Pourtant niveau social , je sors, je rencontre des hommes célibataires , je me lave , m'habille , me maquille , je parle ... mais c'est comme si quelque chose en moi me bloquait ou bloquait le processus de séduction .
J'ose même pas imaginer ce que tu as entendu dans ton enfance sur les célibataires

.
Concernant le sujet, ça me fait penser à mon rapport à la séduction. Bon ça sera un point de vue de mec, mais je crains que ça soit difficile de faire autrement.

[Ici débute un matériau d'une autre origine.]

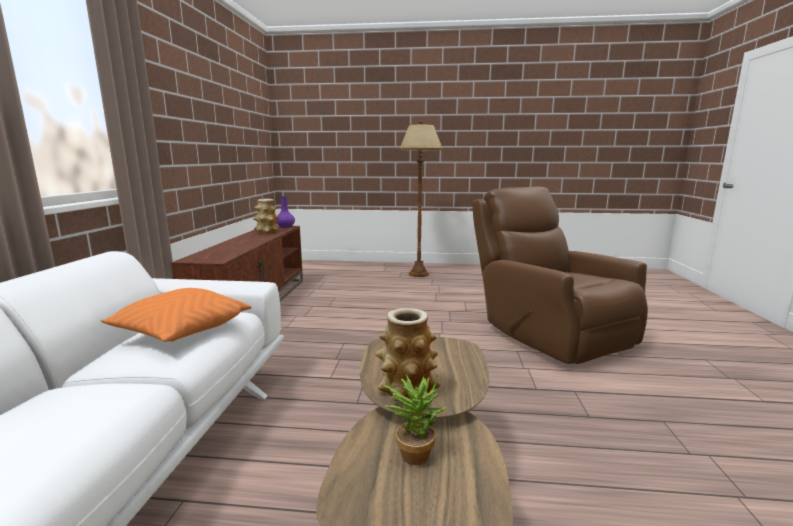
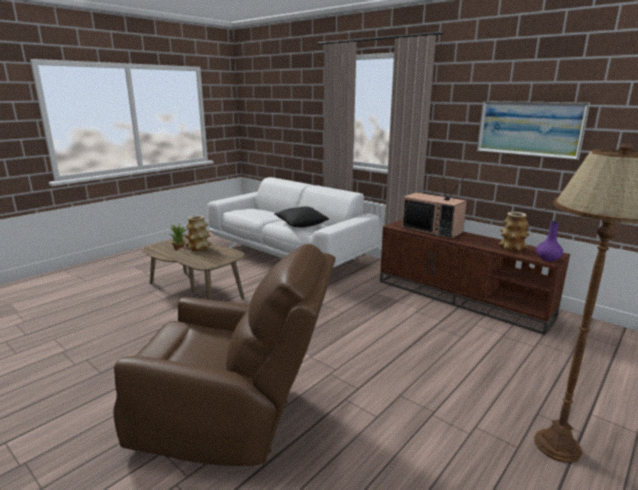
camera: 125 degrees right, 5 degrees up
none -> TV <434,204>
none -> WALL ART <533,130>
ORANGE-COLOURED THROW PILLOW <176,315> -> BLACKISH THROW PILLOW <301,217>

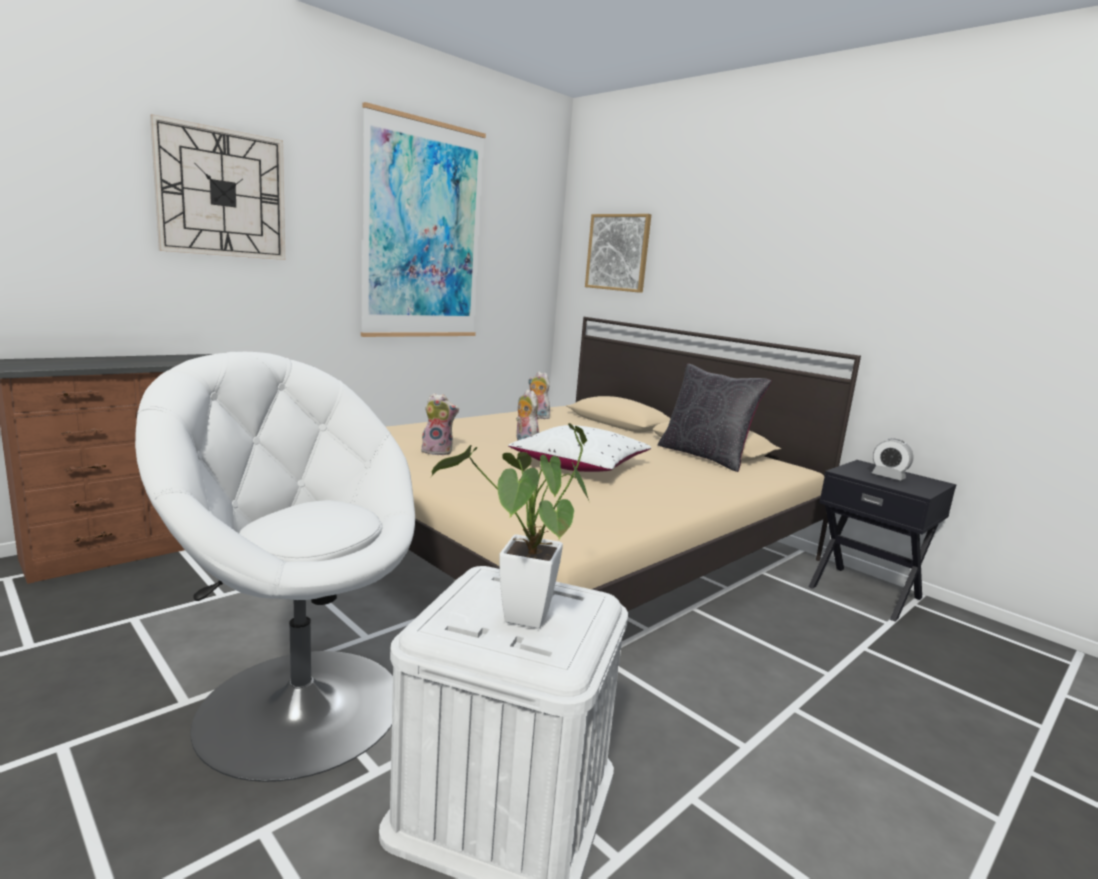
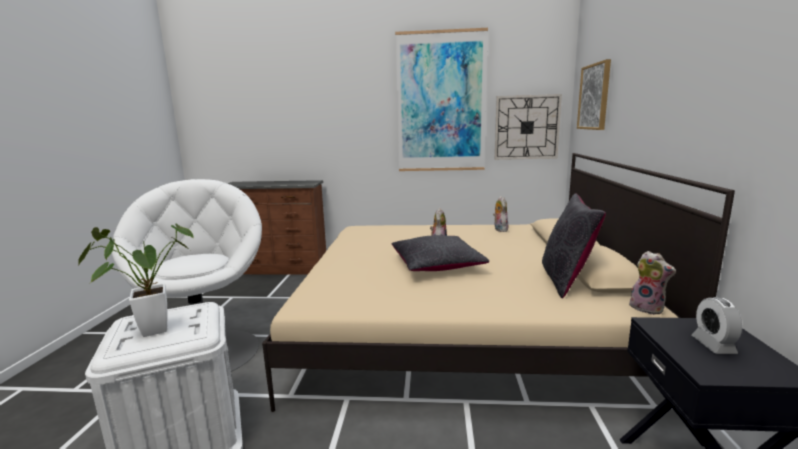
camera: 50 degrees right, 0 degrees up
HANGING CLOCK <217,187> -> HANGING CLOCK <528,127>, move
PLUSH TOY <440,424> -> PLUSH TOY <652,283>, move
WHITE THROW PILLOW <579,448> -> BLACKISH THROW PILLOW <440,253>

J'éprouve un mélange de peur et de honte quant à l'idée de séduire. De peur, parce que le risque du rateau existe, et c'est très rarement agréable.
De honte, parce que... je ne saurais pas expliquer en fait. Dans mon imaginaire individuel, c'est "mal" de draguer, ce qui est handicapant dans une société où par défaut, le devoir de faire le premier pas revient aux mecs.
Séduire, c'est quelque part fausser artificiellement la relation qu'on peut avoir initialement avec une fille, puisqu'il faut se valoriser et tirer parti de tout un tas de code social, uniquement dans un but de plaire.
Qui plus est, le spectre de la sexualité bassement animale vient souvent me hanter l'esprit : dès lors que je suis attiré par une fille, une petite voie vient me chuchoter à l'oreille qu'en fait, je ne suis attiré que
sexuellement par une fille, quelle que puisse être la justification intellectuelle que je puisse trouver. Du coup, j'éprouve de la culpabilité à aller parler à la fille en question, puisque je me dis que de toutes façons tout ce que je pourrais dire ou faire avec elle ne sera qu'hypocrite, puisqu'en fin de compte, le seul truc que je poursuis, c'est la perspective de coucher avec, même inconsciemment.
Oui, dit comme ça ça fait très "péché originel" et tout le toutim de l'héritage judéo-chrétien, et pourtant je suis pas super croyant. Mais toute la rationalité de mon esprit ne parvient à lutter contre cette croyance ancrée dans mon système de valeur ; ça rejoint un peu l'idée de schéma
Voilà voilà , je sais pas si on peut transposer ça par la "honte d'être attirante" dans un contexte féminin, mais je pense que d'autres réactions apporteront un éclairage sur cette question.